DATA IN THIS EXERCISE

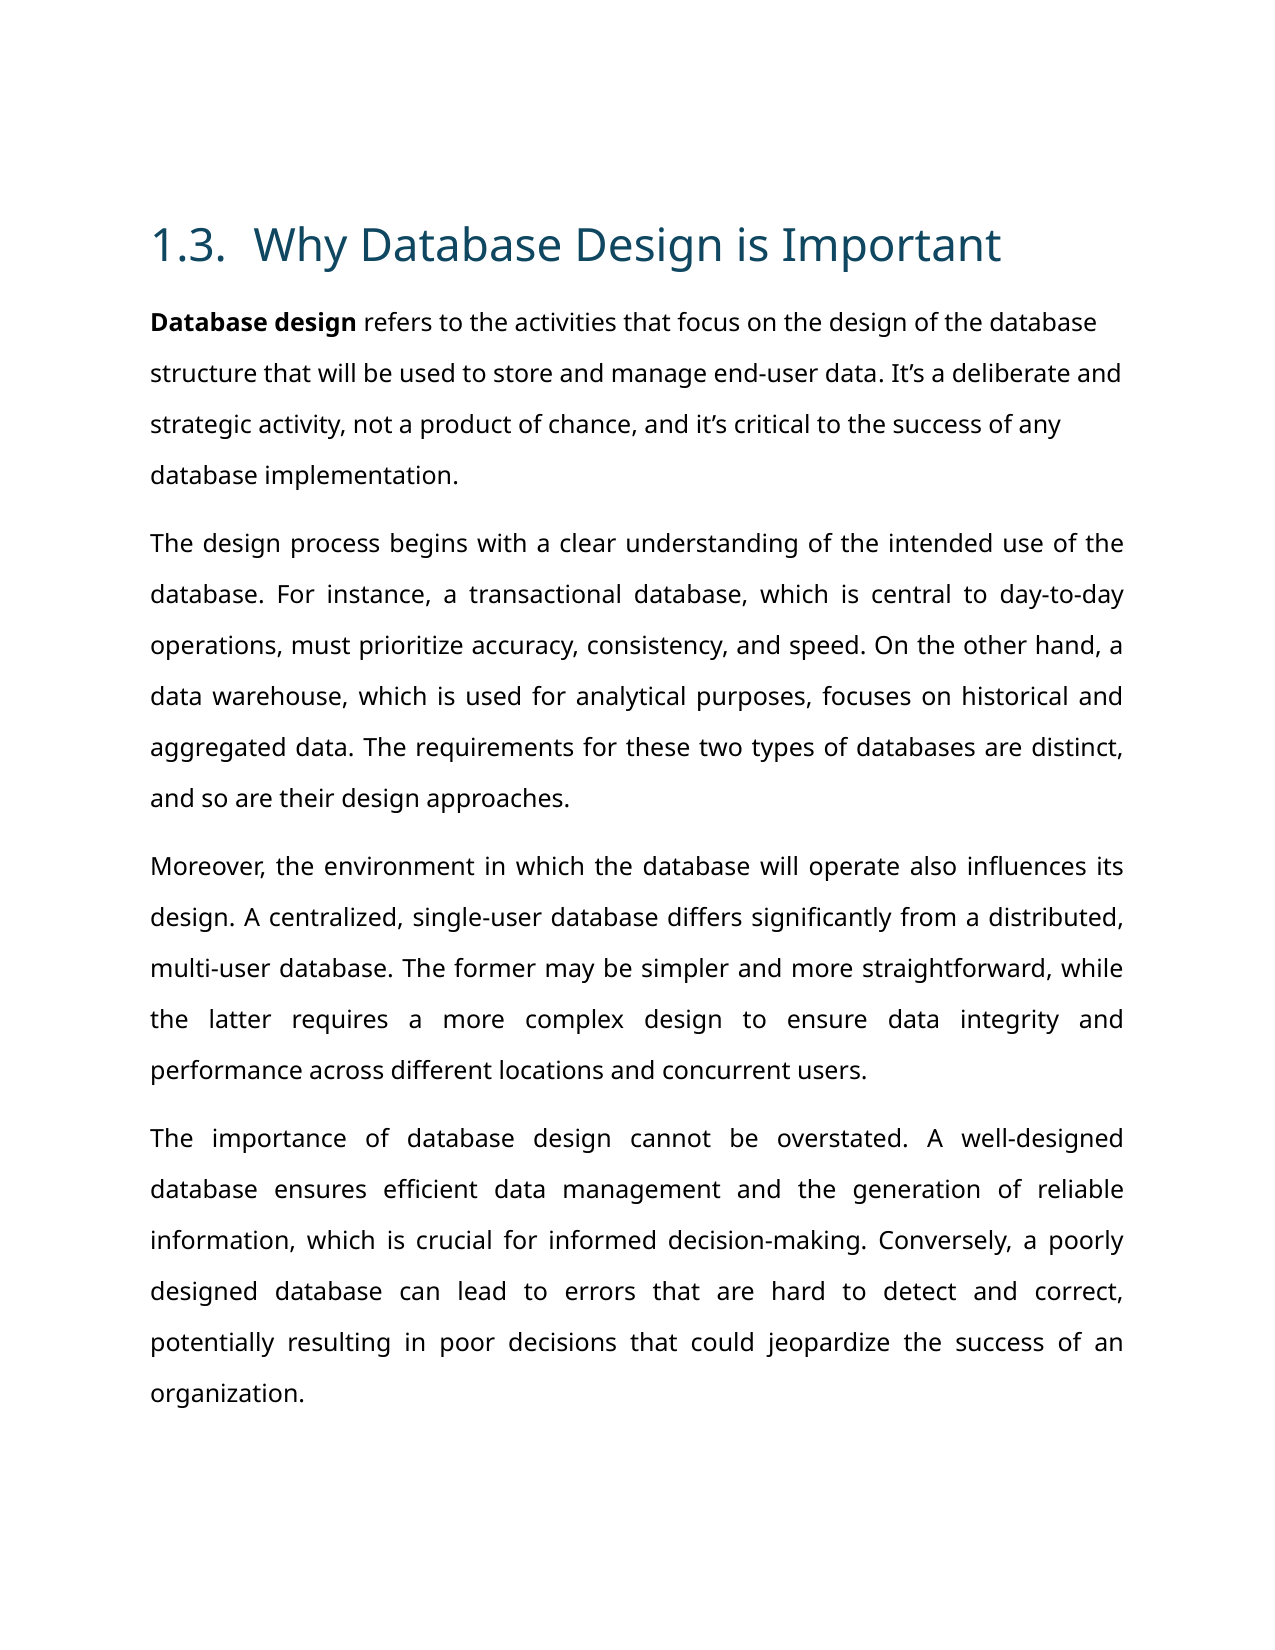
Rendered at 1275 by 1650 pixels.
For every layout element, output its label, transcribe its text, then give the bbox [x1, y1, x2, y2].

text The importance of database design cannot be overstated. A well-designed database ensures efficient data management and the generation of reliable information, which is crucial for informed decision-making. Conversely, a poorly designed database can lead to errors that are hard to detect and correct, potentially resulting in poor decisions that could jeopardize the success of an organization. [150, 1120, 1125, 1410]
subtitle Why Database Design is Important [150, 212, 1125, 275]
text Database design refers to the activities that focus on the design of the database structure that will be used to store and manage end-user data. It’s a deliberate and strategic activity, not a product of chance, and it’s critical to the success of any database implementation. [150, 305, 1125, 492]
text Moreover, the environment in which the database will operate also influences its design. A centralized, single-user database differs significantly from a distributed, multi-user database. The former may be simpler and more straightforward, while the latter requires a more complex design to ensure data integrity and performance across different locations and concurrent users. [150, 848, 1125, 1087]
text The design process begins with a clear understanding of the intended use of the database. For instance, a transactional database, which is central to day-to-day operations, must prioritize accuracy, consistency, and speed. On the other hand, a data warehouse, which is used for analytical purposes, focuses on historical and aggregated data. The requirements for these two types of databases are distinct, and so are their design approaches. [150, 526, 1125, 815]
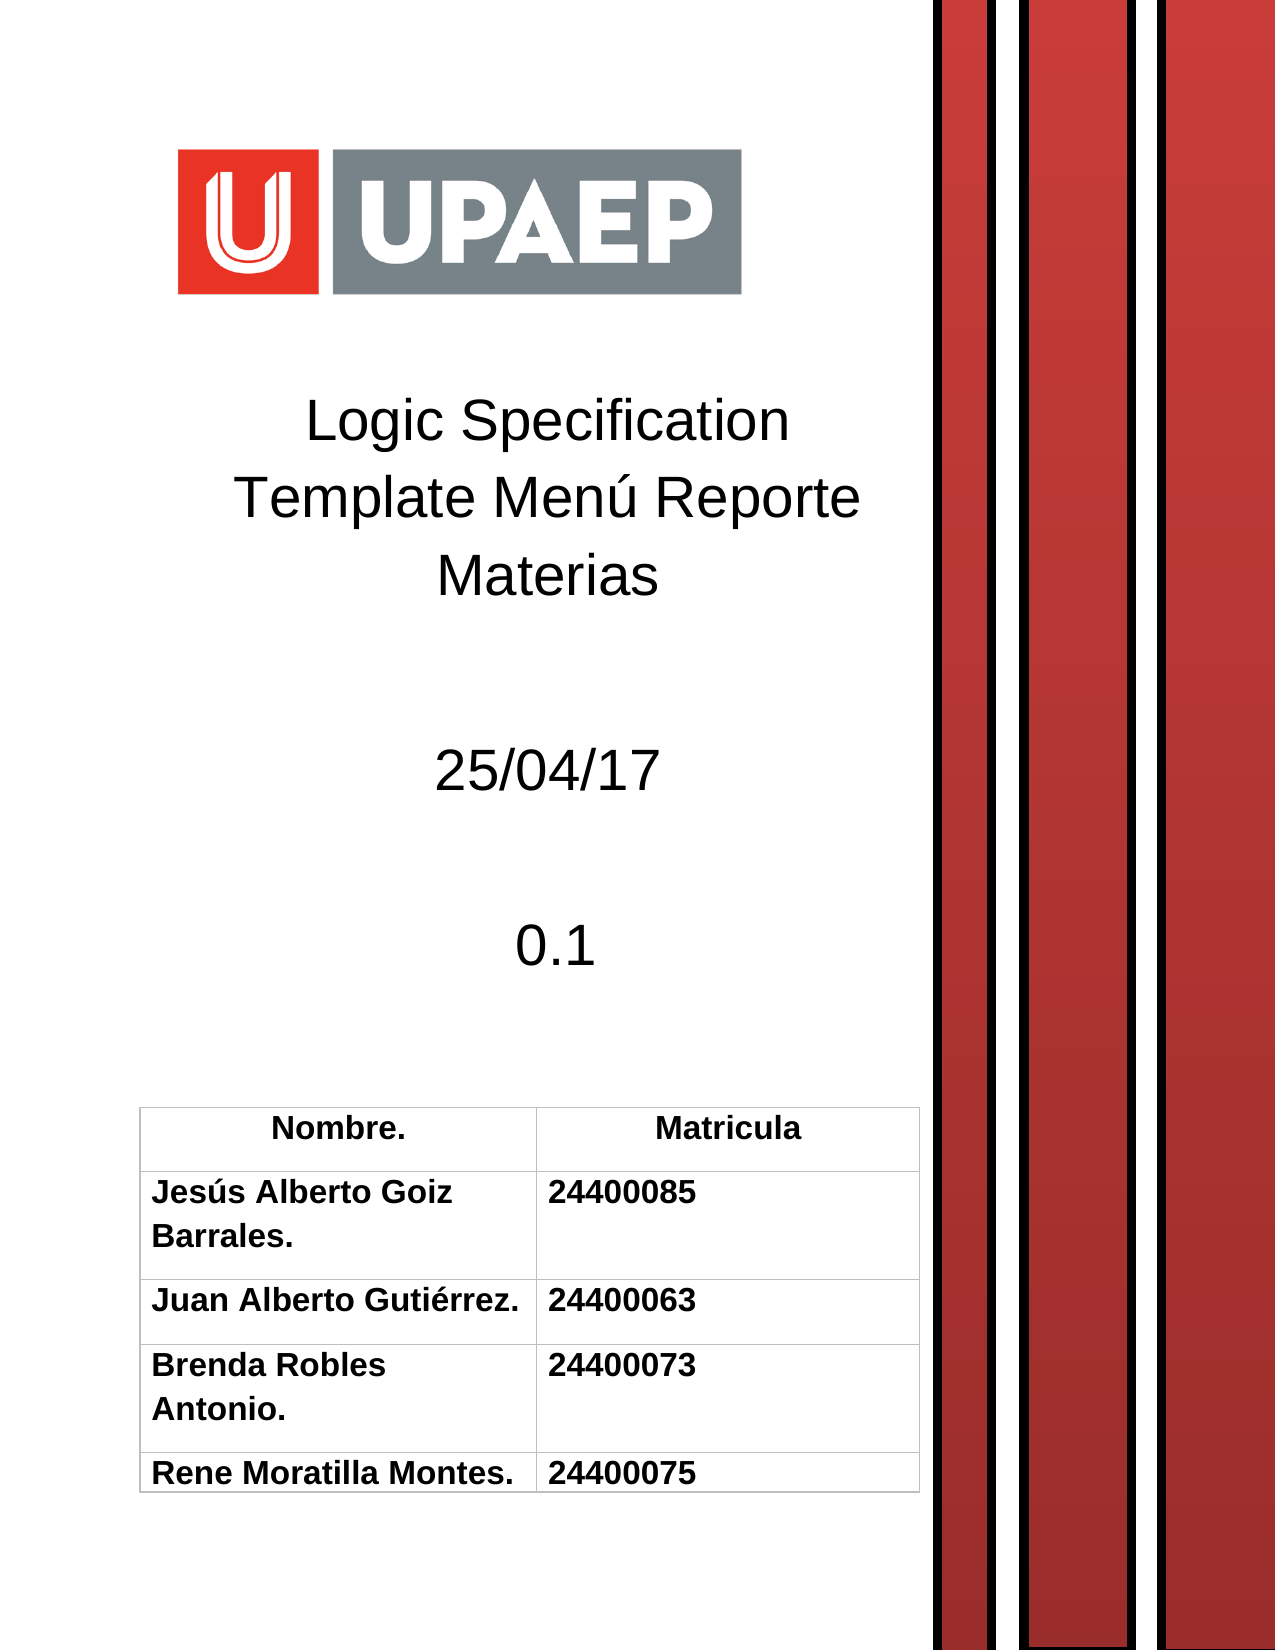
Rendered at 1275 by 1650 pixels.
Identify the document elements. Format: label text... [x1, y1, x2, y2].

table_cell Jesús Alberto Goiz Barrales. [141, 1172, 536, 1279]
table_cell Brenda Robles Antonio. [141, 1345, 536, 1452]
table_cell 24400063 [537, 1280, 919, 1343]
table_cell Juan Alberto Gutiérrez. [141, 1280, 536, 1343]
table_header Nombre. [141, 1108, 536, 1171]
text 25/04/17 [177, 736, 1098, 803]
table_cell 24400085 [537, 1172, 919, 1279]
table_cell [141, 1453, 536, 1491]
table_cell 24400073 [537, 1345, 919, 1452]
picture [177, 147, 746, 298]
text Logic Specification Template Menú Reporte Materias [177, 386, 1098, 607]
table_cell 24400075 [537, 1453, 919, 1491]
table_header Matricula [537, 1108, 919, 1171]
text 0.1 [177, 834, 1098, 978]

REQUEST
Please transcribe the entries precisely and omit any images they hold.

YOUR SOLUTION
Rendered at 1275 by 1650 pixels.
For every layout element, output its label, transcribe its text, then give the bbox [x1, y1, x2, y2].

text The importance of database design cannot be overstated. A well-designed database ensures efficient data management and the generation of reliable information, which is crucial for informed decision-making. Conversely, a poorly designed database can lead to errors that are hard to detect and correct, potentially resulting in poor decisions that could jeopardize the success of an organization. [150, 1120, 1125, 1410]
subtitle Why Database Design is Important [150, 212, 1125, 275]
text Database design refers to the activities that focus on the design of the database structure that will be used to store and manage end-user data. It’s a deliberate and strategic activity, not a product of chance, and it’s critical to the success of any database implementation. [150, 305, 1125, 492]
text Moreover, the environment in which the database will operate also influences its design. A centralized, single-user database differs significantly from a distributed, multi-user database. The former may be simpler and more straightforward, while the latter requires a more complex design to ensure data integrity and performance across different locations and concurrent users. [150, 848, 1125, 1087]
text The design process begins with a clear understanding of the intended use of the database. For instance, a transactional database, which is central to day-to-day operations, must prioritize accuracy, consistency, and speed. On the other hand, a data warehouse, which is used for analytical purposes, focuses on historical and aggregated data. The requirements for these two types of databases are distinct, and so are their design approaches. [150, 526, 1125, 815]
Rendered at 1275 by 1650 pixels.
Identify the document elements. Format: label text... [x1, y1, x2, y2].

table_cell Jesús Alberto Goiz Barrales. [141, 1172, 536, 1279]
table_cell Brenda Robles Antonio. [141, 1345, 536, 1452]
table_cell 24400063 [537, 1280, 919, 1343]
table_cell Juan Alberto Gutiérrez. [141, 1280, 536, 1343]
table_header Nombre. [141, 1108, 536, 1171]
text 25/04/17 [177, 736, 1098, 803]
table_cell 24400085 [537, 1172, 919, 1279]
table_cell [141, 1453, 536, 1491]
table_cell 24400073 [537, 1345, 919, 1452]
picture [177, 147, 746, 298]
text Logic Specification Template Menú Reporte Materias [177, 386, 1098, 607]
table_cell 24400075 [537, 1453, 919, 1491]
table_header Matricula [537, 1108, 919, 1171]
text 0.1 [177, 834, 1098, 978]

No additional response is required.